Farmersgolf (Boerengolf in Dutch) is a farm land game modelled after the sport of golf. It originated from a cheese farm run by Peter Weenink in Lievelde, a small village in the Achterhoek region of the Netherlands.

It was invented out of frustration with costly golf course fees in the Netherlands, and with a test called the GVB (Golfvaardigheidsbewijs) which most Dutch courses require players to pass before being allowed to play.

The first game was played in 1999, and since then games have also been played in Germany, Belgium, Sweden, France and Finland. There are currently about 70 farmers golf locations in the Netherlands, and over 110 Europe-wide.

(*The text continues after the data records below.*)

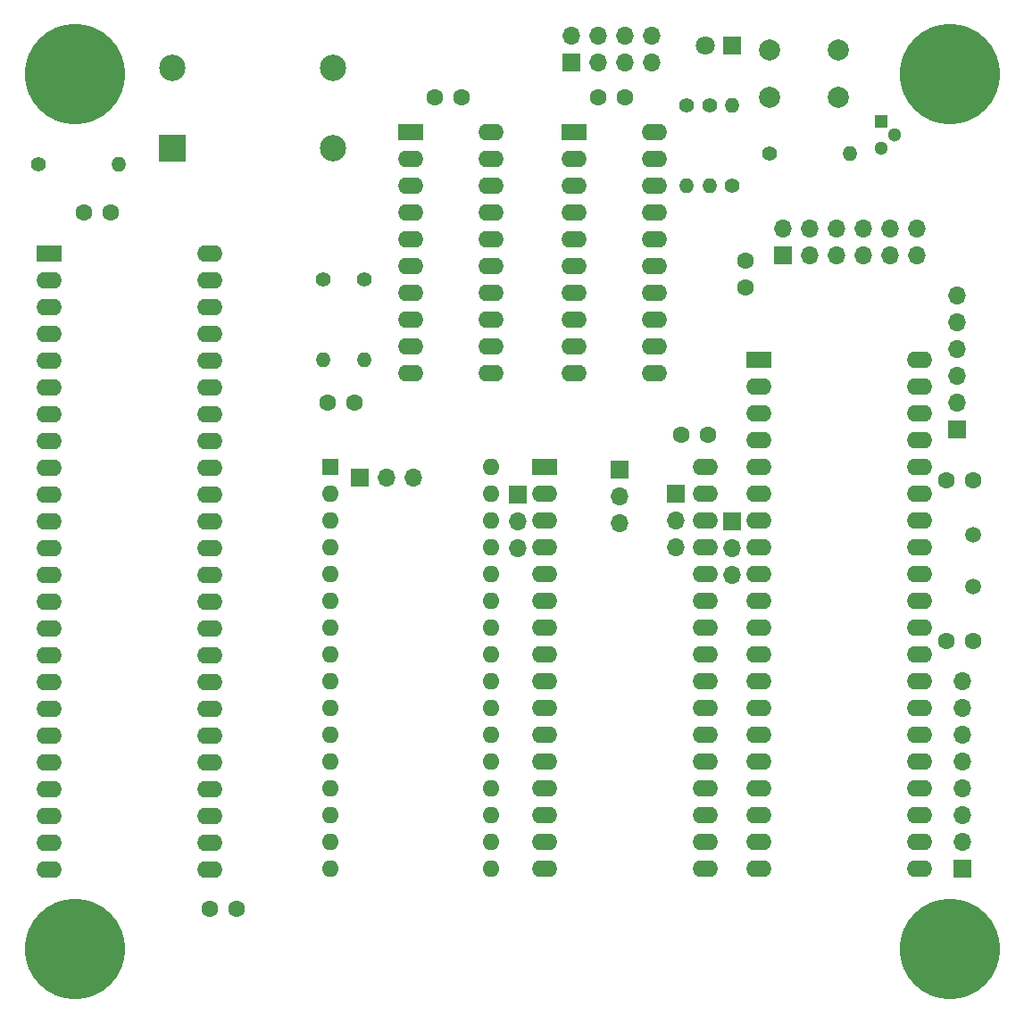
<source format=gts>
G04 #@! TF.GenerationSoftware,KiCad,Pcbnew,(7.0.0)*
G04 #@! TF.CreationDate,2024-08-05T21:27:07-04:00*
G04 #@! TF.ProjectId,SIMPLE-68008,53494d50-4c45-42d3-9638-3030382e6b69,2*
G04 #@! TF.SameCoordinates,Original*
G04 #@! TF.FileFunction,Soldermask,Top*
G04 #@! TF.FilePolarity,Negative*
%FSLAX46Y46*%
G04 Gerber Fmt 4.6, Leading zero omitted, Abs format (unit mm)*
G04 Created by KiCad (PCBNEW (7.0.0)) date 2024-08-05 21:27:07*
%MOMM*%
%LPD*%
G01*
G04 APERTURE LIST*
%ADD10C,1.400000*%
%ADD11O,1.400000X1.400000*%
%ADD12R,1.800000X1.800000*%
%ADD13C,1.800000*%
%ADD14R,1.700000X1.700000*%
%ADD15O,1.700000X1.700000*%
%ADD16R,2.400000X1.600000*%
%ADD17O,2.400000X1.600000*%
%ADD18C,1.600000*%
%ADD19R,2.500000X2.500000*%
%ADD20C,2.500000*%
%ADD21C,9.525000*%
%ADD22C,1.500000*%
%ADD23R,1.300000X1.300000*%
%ADD24C,1.300000*%
%ADD25C,2.000000*%
%ADD26R,1.600000X1.600000*%
%ADD27O,1.600000X1.600000*%
G04 APERTURE END LIST*
D10*
X157500000Y-60910000D03*
D11*
X157499999Y-53289999D03*
D12*
X157474999Y-47599999D03*
D13*
X154935000Y-47600000D03*
D14*
X162305999Y-67568999D03*
D15*
X162305999Y-65028999D03*
X164845999Y-67568999D03*
X164845999Y-65028999D03*
X167385999Y-67568999D03*
X167385999Y-65028999D03*
X169925999Y-67568999D03*
X169925999Y-65028999D03*
X172465999Y-67568999D03*
X172465999Y-65028999D03*
X175005999Y-67568999D03*
X175005999Y-65028999D03*
D16*
X160039999Y-77474999D03*
D17*
X160039999Y-80014999D03*
X160039999Y-82554999D03*
X160039999Y-85094999D03*
X160039999Y-87634999D03*
X160039999Y-90174999D03*
X160039999Y-92714999D03*
X160039999Y-95254999D03*
X160039999Y-97794999D03*
X160039999Y-100334999D03*
X160039999Y-102874999D03*
X160039999Y-105414999D03*
X160039999Y-107954999D03*
X160039999Y-110494999D03*
X160039999Y-113034999D03*
X160039999Y-115574999D03*
X160039999Y-118114999D03*
X160039999Y-120654999D03*
X160039999Y-123194999D03*
X160039999Y-125734999D03*
X175279999Y-125734999D03*
X175279999Y-123194999D03*
X175279999Y-120654999D03*
X175279999Y-118114999D03*
X175279999Y-115574999D03*
X175279999Y-113034999D03*
X175279999Y-110494999D03*
X175279999Y-107954999D03*
X175279999Y-105414999D03*
X175279999Y-102874999D03*
X175279999Y-100334999D03*
X175279999Y-97794999D03*
X175279999Y-95254999D03*
X175279999Y-92714999D03*
X175279999Y-90174999D03*
X175279999Y-87634999D03*
X175279999Y-85094999D03*
X175279999Y-82554999D03*
X175279999Y-80014999D03*
X175279999Y-77474999D03*
D14*
X146811999Y-87883999D03*
D15*
X146811999Y-90423999D03*
X146811999Y-92963999D03*
D18*
X119146000Y-81534000D03*
X121646000Y-81534000D03*
D10*
X161036000Y-57912000D03*
D11*
X168655999Y-57911999D03*
D19*
X104393999Y-57403999D03*
D20*
X119634000Y-57404000D03*
X119634000Y-49784000D03*
X104394000Y-49784000D03*
D18*
X110490000Y-129540000D03*
X107990000Y-129540000D03*
D21*
X95150000Y-50350000D03*
D18*
X180340000Y-88900000D03*
X177840000Y-88900000D03*
D10*
X118700000Y-69790000D03*
D11*
X118699999Y-77409999D03*
D18*
X129306000Y-52578000D03*
X131806000Y-52578000D03*
D16*
X142503999Y-55884999D03*
D17*
X142503999Y-58424999D03*
X142503999Y-60964999D03*
X142503999Y-63504999D03*
X142503999Y-66044999D03*
X142503999Y-68584999D03*
X142503999Y-71124999D03*
X142503999Y-73664999D03*
X142503999Y-76204999D03*
X142503999Y-78744999D03*
X150123999Y-78744999D03*
X150123999Y-76204999D03*
X150123999Y-73664999D03*
X150123999Y-71124999D03*
X150123999Y-68584999D03*
X150123999Y-66044999D03*
X150123999Y-63504999D03*
X150123999Y-60964999D03*
X150123999Y-58424999D03*
X150123999Y-55884999D03*
D14*
X142249999Y-49280999D03*
D15*
X142249999Y-46740999D03*
X144789999Y-49280999D03*
X144789999Y-46740999D03*
X147329999Y-49280999D03*
X147329999Y-46740999D03*
X149869999Y-49280999D03*
X149869999Y-46740999D03*
D18*
X152674000Y-84582000D03*
X155174000Y-84582000D03*
D16*
X92729999Y-67319999D03*
D17*
X92729999Y-69859999D03*
X92729999Y-72399999D03*
X92729999Y-74939999D03*
X92729999Y-77479999D03*
X92729999Y-80019999D03*
X92729999Y-82559999D03*
X92729999Y-85099999D03*
X92729999Y-87639999D03*
X92729999Y-90179999D03*
X92729999Y-92719999D03*
X92729999Y-95259999D03*
X92729999Y-97799999D03*
X92729999Y-100339999D03*
X92729999Y-102879999D03*
X92729999Y-105419999D03*
X92729999Y-107959999D03*
X92729999Y-110499999D03*
X92729999Y-113039999D03*
X92729999Y-115579999D03*
X92729999Y-118119999D03*
X92729999Y-120659999D03*
X92729999Y-123199999D03*
X92729999Y-125739999D03*
X107969999Y-125739999D03*
X107969999Y-123199999D03*
X107969999Y-120659999D03*
X107969999Y-118119999D03*
X107969999Y-115579999D03*
X107969999Y-113039999D03*
X107969999Y-110499999D03*
X107969999Y-107959999D03*
X107969999Y-105419999D03*
X107969999Y-102879999D03*
X107969999Y-100339999D03*
X107969999Y-97799999D03*
X107969999Y-95259999D03*
X107969999Y-92719999D03*
X107969999Y-90179999D03*
X107969999Y-87639999D03*
X107969999Y-85099999D03*
X107969999Y-82559999D03*
X107969999Y-80019999D03*
X107969999Y-77479999D03*
X107969999Y-74939999D03*
X107969999Y-72399999D03*
X107969999Y-69859999D03*
X107969999Y-67319999D03*
D10*
X91694000Y-58928000D03*
D11*
X99313999Y-58927999D03*
D18*
X180340000Y-104140000D03*
X177840000Y-104140000D03*
X158800000Y-70550000D03*
X158800000Y-68050000D03*
D21*
X95150000Y-133350000D03*
D14*
X122188999Y-88645999D03*
D15*
X124728999Y-88645999D03*
X127268999Y-88645999D03*
D10*
X155400000Y-53280000D03*
D11*
X155399999Y-60899999D03*
D22*
X180340000Y-94070000D03*
X180340000Y-98950000D03*
D14*
X152145999Y-90169999D03*
D15*
X152145999Y-92709999D03*
X152145999Y-95249999D03*
D23*
X171597999Y-54863999D03*
D24*
X172868000Y-56134000D03*
X171598000Y-57404000D03*
D16*
X127009999Y-55884999D03*
D17*
X127009999Y-58424999D03*
X127009999Y-60964999D03*
X127009999Y-63504999D03*
X127009999Y-66044999D03*
X127009999Y-68584999D03*
X127009999Y-71124999D03*
X127009999Y-73664999D03*
X127009999Y-76204999D03*
X127009999Y-78744999D03*
X134629999Y-78744999D03*
X134629999Y-76204999D03*
X134629999Y-73664999D03*
X134629999Y-71124999D03*
X134629999Y-68584999D03*
X134629999Y-66044999D03*
X134629999Y-63504999D03*
X134629999Y-60964999D03*
X134629999Y-58424999D03*
X134629999Y-55884999D03*
D25*
X161088000Y-48042000D03*
X167588000Y-48042000D03*
X161088000Y-52542000D03*
X167588000Y-52542000D03*
D16*
X139719999Y-87629999D03*
D17*
X139719999Y-90169999D03*
X139719999Y-92709999D03*
X139719999Y-95249999D03*
X139719999Y-97789999D03*
X139719999Y-100329999D03*
X139719999Y-102869999D03*
X139719999Y-105409999D03*
X139719999Y-107949999D03*
X139719999Y-110489999D03*
X139719999Y-113029999D03*
X139719999Y-115569999D03*
X139719999Y-118109999D03*
X139719999Y-120649999D03*
X139719999Y-123189999D03*
X139719999Y-125729999D03*
X154959999Y-125729999D03*
X154959999Y-123189999D03*
X154959999Y-120649999D03*
X154959999Y-118109999D03*
X154959999Y-115569999D03*
X154959999Y-113029999D03*
X154959999Y-110489999D03*
X154959999Y-107949999D03*
X154959999Y-105409999D03*
X154959999Y-102869999D03*
X154959999Y-100329999D03*
X154959999Y-97789999D03*
X154959999Y-95249999D03*
X154959999Y-92709999D03*
X154959999Y-90169999D03*
X154959999Y-87629999D03*
D21*
X178150000Y-50350000D03*
D18*
X98532000Y-63500000D03*
X96032000Y-63500000D03*
D14*
X137159999Y-90194999D03*
D15*
X137159999Y-92734999D03*
X137159999Y-95274999D03*
D21*
X178150000Y-133350000D03*
D10*
X122600000Y-69850000D03*
D11*
X122599999Y-77469999D03*
D10*
X153162000Y-53340000D03*
D11*
X153161999Y-60959999D03*
D14*
X178815999Y-84073999D03*
D15*
X178815999Y-81533999D03*
X178815999Y-78993999D03*
X178815999Y-76453999D03*
X178815999Y-73913999D03*
X178815999Y-71373999D03*
D18*
X147300000Y-52578000D03*
X144800000Y-52578000D03*
D14*
X179323999Y-125729999D03*
D15*
X179323999Y-123189999D03*
X179323999Y-120649999D03*
X179323999Y-118109999D03*
X179323999Y-115569999D03*
X179323999Y-113029999D03*
X179323999Y-110489999D03*
X179323999Y-107949999D03*
D14*
X157479999Y-92724999D03*
D15*
X157479999Y-95264999D03*
X157479999Y-97804999D03*
D26*
X119374999Y-87629999D03*
D27*
X119374999Y-90169999D03*
X119374999Y-92709999D03*
X119374999Y-95249999D03*
X119374999Y-97789999D03*
X119374999Y-100329999D03*
X119374999Y-102869999D03*
X119374999Y-105409999D03*
X119374999Y-107949999D03*
X119374999Y-110489999D03*
X119374999Y-113029999D03*
X119374999Y-115569999D03*
X119374999Y-118109999D03*
X119374999Y-120649999D03*
X119374999Y-123189999D03*
X119374999Y-125729999D03*
X134614999Y-125729999D03*
X134614999Y-123189999D03*
X134614999Y-120649999D03*
X134614999Y-118109999D03*
X134614999Y-115569999D03*
X134614999Y-113029999D03*
X134614999Y-110489999D03*
X134614999Y-107949999D03*
X134614999Y-105409999D03*
X134614999Y-102869999D03*
X134614999Y-100329999D03*
X134614999Y-97789999D03*
X134614999Y-95249999D03*
X134614999Y-92709999D03*
X134614999Y-90169999D03*
X134614999Y-87629999D03*
M02*

</source>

In 2005, over 10,000 people played the game on Weenink's course alone.

Farmersgolf is played with a special wooden golf club, with a club head in the shape of a wooden shoe, or clog (in Dutch: klomp). A farmers golf ball is, with its 20 centimeter diameter, much larger than a traditional golf ball.

A golf hole is made by placing a bucket in the ground and a flagpole beside it. The 8 to 10 holes have, on average, more than 200 meters distance between them.

The defining feature of Farmersgolf is that the game is played on an otherwise unaltered farm. Obstacles and "hazards" include anything one might find on the farm, including live cows, ditches and barbed wire.

The Farmersgolf name is trademarked in several countries and Weenink hopes to establish an international association that will raise the game to the level of serious sport.